I have a couple of 2011 picture books to share with you today, both of which are nominees for the 2011 Cybils.
Bone Dog by Eric Rohman is both sweet and macabre, a strange combination in a kids’ picture book. It’s the story of Gus and his beloved dog, Ella. Ella dies at the beginning of the story, but she makes an unbreakable promise under a full moon: she will always be with Gus. On Halloween night, Gus, dressed as a skeleton, finds himself in the graveyard surrounded by real (!) skeletons. I don’t want to give away the ending, but Ella comes to his rescue in an unexpected way. (Well, as unexpected as it can be given the fantastical nature of the story.) I’m not much of a fan of Halloween or ghoulish tales, but I do think this one is surprisingly sweet. I did read it to my girls, and I don’t know what surprised them the most–the story or the fact that I read it to them. 😉 Eric Rohmann is already a household name among picture book lovers because of his Caldecott winning My Friend Rabbit and his earlier Caldecott honor book, Time Flies. We have enjoyed The Prairie Train, yet another book he illustrated. I think Bone Dog works because of its sweet/macabre combination. Check out Dawn’s review at 5 Minutes for Books for another perspective. This one got a starred review at Kirkus , and although I’ll state again that I’m not a fan of the creepy, this one does have its own unique appeal. (Roaring Brook Press, 2011)

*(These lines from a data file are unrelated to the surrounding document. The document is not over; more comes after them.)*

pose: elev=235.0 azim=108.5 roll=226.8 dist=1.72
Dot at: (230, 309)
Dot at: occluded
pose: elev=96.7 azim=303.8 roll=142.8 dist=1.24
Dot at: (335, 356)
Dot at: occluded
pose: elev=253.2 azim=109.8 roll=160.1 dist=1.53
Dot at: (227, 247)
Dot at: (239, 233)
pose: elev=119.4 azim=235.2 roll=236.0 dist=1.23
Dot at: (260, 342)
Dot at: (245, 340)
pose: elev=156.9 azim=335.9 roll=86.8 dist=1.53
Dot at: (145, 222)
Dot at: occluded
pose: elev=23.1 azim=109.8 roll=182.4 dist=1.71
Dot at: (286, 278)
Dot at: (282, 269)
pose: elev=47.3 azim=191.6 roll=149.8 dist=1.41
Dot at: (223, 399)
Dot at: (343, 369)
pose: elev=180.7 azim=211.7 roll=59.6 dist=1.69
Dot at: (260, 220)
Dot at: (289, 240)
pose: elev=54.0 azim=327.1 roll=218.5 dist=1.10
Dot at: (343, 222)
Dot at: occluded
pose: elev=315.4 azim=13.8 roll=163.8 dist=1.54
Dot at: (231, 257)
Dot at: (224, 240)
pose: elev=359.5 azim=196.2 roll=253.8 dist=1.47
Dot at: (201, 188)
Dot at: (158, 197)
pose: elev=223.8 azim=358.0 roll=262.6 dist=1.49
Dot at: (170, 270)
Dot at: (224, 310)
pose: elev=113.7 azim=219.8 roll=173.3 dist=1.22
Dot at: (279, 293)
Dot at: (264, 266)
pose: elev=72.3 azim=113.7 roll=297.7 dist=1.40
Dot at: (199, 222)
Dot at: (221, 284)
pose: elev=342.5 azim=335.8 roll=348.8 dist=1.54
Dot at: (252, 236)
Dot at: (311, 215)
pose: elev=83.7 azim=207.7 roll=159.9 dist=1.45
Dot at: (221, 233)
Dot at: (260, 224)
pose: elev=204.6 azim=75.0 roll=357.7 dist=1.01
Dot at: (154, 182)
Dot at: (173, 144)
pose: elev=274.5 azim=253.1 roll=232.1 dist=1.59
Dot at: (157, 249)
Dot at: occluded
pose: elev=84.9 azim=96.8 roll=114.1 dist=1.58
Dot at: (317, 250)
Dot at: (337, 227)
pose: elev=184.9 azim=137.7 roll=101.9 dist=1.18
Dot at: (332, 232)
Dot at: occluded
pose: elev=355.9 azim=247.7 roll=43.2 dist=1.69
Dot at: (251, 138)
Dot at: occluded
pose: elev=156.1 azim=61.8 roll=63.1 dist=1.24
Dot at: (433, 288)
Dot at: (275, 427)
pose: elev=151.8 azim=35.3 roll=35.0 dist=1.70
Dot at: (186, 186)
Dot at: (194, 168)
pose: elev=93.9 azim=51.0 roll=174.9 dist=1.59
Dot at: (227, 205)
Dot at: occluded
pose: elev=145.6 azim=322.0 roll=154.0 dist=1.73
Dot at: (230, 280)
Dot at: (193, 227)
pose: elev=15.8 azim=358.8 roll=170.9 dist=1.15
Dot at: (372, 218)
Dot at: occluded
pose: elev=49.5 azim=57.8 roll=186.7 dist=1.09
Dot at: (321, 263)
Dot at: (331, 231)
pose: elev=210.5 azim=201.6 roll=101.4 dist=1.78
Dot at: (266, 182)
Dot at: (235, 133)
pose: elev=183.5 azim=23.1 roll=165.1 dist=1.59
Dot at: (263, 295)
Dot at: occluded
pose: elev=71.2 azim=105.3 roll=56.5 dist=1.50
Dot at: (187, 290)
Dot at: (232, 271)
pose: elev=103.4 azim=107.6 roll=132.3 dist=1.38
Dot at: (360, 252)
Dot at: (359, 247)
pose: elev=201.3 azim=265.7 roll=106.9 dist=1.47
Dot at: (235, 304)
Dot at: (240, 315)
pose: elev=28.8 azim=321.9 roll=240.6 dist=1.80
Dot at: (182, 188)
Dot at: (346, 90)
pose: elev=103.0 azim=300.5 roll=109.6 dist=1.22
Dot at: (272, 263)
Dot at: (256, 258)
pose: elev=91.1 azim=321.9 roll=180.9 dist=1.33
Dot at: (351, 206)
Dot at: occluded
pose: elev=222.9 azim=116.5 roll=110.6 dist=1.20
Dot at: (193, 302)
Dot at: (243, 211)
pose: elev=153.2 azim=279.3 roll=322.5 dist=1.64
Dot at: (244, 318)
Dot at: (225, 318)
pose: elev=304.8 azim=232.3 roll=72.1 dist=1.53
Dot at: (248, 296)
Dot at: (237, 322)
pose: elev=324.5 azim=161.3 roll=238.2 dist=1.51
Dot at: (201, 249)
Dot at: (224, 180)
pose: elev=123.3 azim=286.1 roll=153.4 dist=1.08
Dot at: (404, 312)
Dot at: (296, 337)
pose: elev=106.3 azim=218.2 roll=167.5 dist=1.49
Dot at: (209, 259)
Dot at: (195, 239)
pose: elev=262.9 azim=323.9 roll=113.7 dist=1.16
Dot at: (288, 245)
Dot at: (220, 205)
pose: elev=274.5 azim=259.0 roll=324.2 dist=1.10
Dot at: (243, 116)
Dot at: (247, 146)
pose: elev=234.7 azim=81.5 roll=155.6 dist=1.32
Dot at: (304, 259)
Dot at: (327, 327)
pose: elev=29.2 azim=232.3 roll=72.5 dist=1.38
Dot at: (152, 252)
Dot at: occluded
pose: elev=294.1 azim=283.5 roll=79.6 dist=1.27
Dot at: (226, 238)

I have a vague memory of some strange conveyance called a bookmobile visiting the parking lot of my childhood church. One of my best childhood friends was a distant cousin who lived right next to our church, and I can remember her talking about the books she had gotten from the bookmobile. I think that’s just a really, really neat idea, and although I have never had the privilege of being a bookmobile patron, I can certainly appreciate their importance and usefulness. Waiting for the Biblioburro by Monica Brown ratchets my awareness up a couple of notches; after all, the little girl in this picture book is without–without a teacher, and without a teacher, she is also without books. She longs for books, and so when the bibliotecario arrives in her remote village with his burros, Alfa and Beto, carrying the libros in their packs, I all but cheered. Now Ana has books to read, and these books inspire her to go on to write stories of her own. John Parra‘s folk art-like illustrations really add to the story’s appeal. I think what completely sold me on this story, though, was finding out that it’s true. Watch this. (Please excuse the liquor advertisement at the beginning–that part is not sanctioned by Hope Is the Word. 😉 )
Isn’t that wonderful? I really like this story because it subtly emphasizes the real-life power of books and reading. Highly Recommended. (Tricycle Press, 2011)
Well, I had another Cybils nominee to share, but apparently it went back to the library before I meant for it to. I’ll have to borrow it again and re-read it before I can write up a review. I’m adding these to the list of books I’ve read for my Armchair Cybils challenge.
What have you been reading aloud to your children?